Up until very recently, my Ethiopian adventure has been sort of theoretical. Something that was occurring in the future at some point. To talk about it made me feel like Indiana Jones: “Oh, my holiday? Ethiopia. You?” It also served as a delicious excuse and explanation: “Sorry I can’t make it then, I’ll be in Africa.” It was a great tidbit to drop casually into a conversation, “I’ll be in Africa then.”
But I am leaving for this theoretical trip in seven days. And all of the things I have to take care of and organize, all of the worries and risks I have to address, and each item I buy are a reminder of this. In the parlance of those much hipper, much younger, and much cooler than me: shit is getting real.
It gets very real today. After work I meet PJ. We have a beer and a fried chicken steak to settle my nerves before I go pick up my laundry list of medicines, gear, and ointments. We go to a camping shop and I buy a mosquito net. It hangs from the ceiling. I am now a guy who owns a mosquito net, which has got to put me on some kind of a weird mailing list.
The woman at the pharmacy nods gravely and gets my bag. There are malaria pills so expensive I’m bringing them in my carryon luggage. There is prescription diarrhea medicine, just in case, in the doctor’s words “it gets dangerously bad.” There is also allergy medicine, just in case I might be allergic to some aspect of Ethiopian cuisine (which I have never once tried).

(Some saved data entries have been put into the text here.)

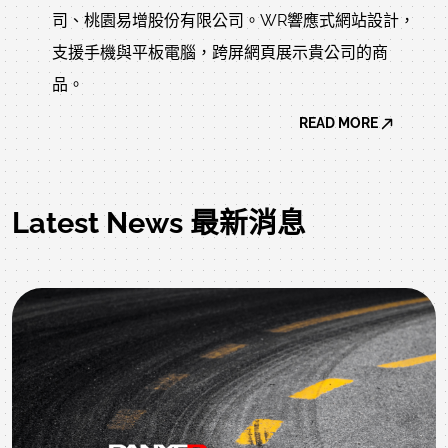
司、桃園易增股份有限公司。WR響應式網站設計，
支援手機與平板電腦，跨屏網頁展示貴公司的商
品。
READ MORE
Latest News 最新消息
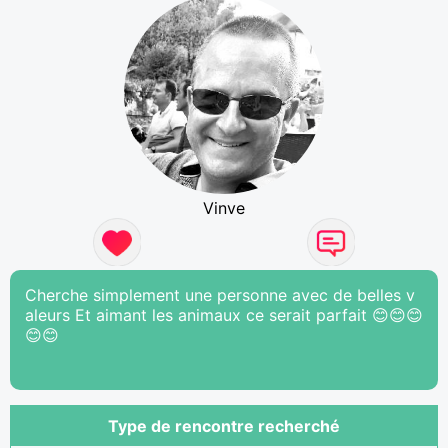
Vinve
Cherche simplement une personne avec de belles v
aleurs Et aimant les animaux ce serait parfait 😊😊😊
😊😊
Type de rencontre recherché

My bag also consists of creams for sun rashes and bug repellent.
PJ makes his way home and I rationalize that since I now have dropped a load of money today, a little more of that will go to numbing my twanging anxiety box with Irish whiskey. Besides, I have saved a few articles on Ethiopian etiquette to Pocket that I’ll read over a drink.

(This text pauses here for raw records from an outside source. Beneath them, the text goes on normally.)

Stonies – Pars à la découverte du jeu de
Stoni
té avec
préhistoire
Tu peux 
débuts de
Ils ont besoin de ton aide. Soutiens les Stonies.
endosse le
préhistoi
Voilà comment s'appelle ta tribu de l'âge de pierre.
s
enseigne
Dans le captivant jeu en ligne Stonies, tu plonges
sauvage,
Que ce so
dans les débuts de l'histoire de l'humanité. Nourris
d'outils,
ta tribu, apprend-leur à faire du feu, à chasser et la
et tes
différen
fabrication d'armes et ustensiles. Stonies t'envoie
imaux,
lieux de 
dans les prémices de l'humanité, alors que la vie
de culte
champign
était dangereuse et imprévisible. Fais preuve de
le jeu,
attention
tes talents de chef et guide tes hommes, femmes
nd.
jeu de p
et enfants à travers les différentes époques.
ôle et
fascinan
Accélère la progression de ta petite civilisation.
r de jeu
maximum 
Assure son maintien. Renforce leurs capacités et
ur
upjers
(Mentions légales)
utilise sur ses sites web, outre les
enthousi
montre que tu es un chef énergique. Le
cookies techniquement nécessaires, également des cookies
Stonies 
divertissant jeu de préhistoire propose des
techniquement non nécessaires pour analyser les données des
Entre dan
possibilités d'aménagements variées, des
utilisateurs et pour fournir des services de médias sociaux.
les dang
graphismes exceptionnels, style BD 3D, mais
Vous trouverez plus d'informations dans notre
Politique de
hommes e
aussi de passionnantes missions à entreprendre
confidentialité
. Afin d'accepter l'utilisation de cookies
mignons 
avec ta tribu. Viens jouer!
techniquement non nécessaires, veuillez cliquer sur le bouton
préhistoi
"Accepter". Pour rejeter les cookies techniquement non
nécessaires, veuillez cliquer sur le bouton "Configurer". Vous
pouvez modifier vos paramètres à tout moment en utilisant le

Don’t get me wrong, the nerves and anxiety I am feeling now are a good thing. If you don’t feel nervous before an adventure, then what’s the point in going on it, after all? It’s just that things get very real for me when I start ticking items off of my holiday to do list. There are many things still on it, but they can wait for tomorrow. Now, it’s a time for a conversation and a drink.
I tell my bartender about my medical expenditures for the day. Unfortunately, I have stumbled across the only bartender in Prague who has a backlog of “malaria gone wrong” stories. He follows this up with advice on how to apply bug repellent correctly. Apparently, it’s all in the wrists.
I have one more drink. “Get advice” is on my list.
#1 by Lonnie on June 30, 2015 - 2:09 pm
Oh man – can’t wait to hear your story upon your return! Assuming you return…
But seriously I’m like totally jealous and at the same time like 100% thankful that my summer adventure was to go to Rehoboth where the extent of my safety precautions was to bring a few condoms in case I decided to go gay(er) for the weekend.
Have a blast!!
#2 by Lee on June 30, 2015 - 6:52 pm
As your official tech support guy I have a few tidbits of advice for you on your trip:
1: Take long strips of narrow paper. These are more easily rolled up and attached to a pigeon leg than a USB drive. These will suffice to cover you as far as email goes.
2: I have adapted your old ‘turn the handle to power’ emergency radio set to charge your mobile while you are out there. You won’t be able to use your mobile for anything except taking selfies of yourself which we can use for important medicinal diagnosis purposes, but it will come in handy for my next point:
3: Keep your mobile powered up at all times. It has GPS. We will be able to use it to find you and make sure you have a decent burial. Don’t worry about recording your final moments, Mark will make it, so he can tell us all about it. With an exquisite Joycean flair.
Bon voyage my old friend, I am soooooo jealous. I look forward to the great stories you will tell when you get back.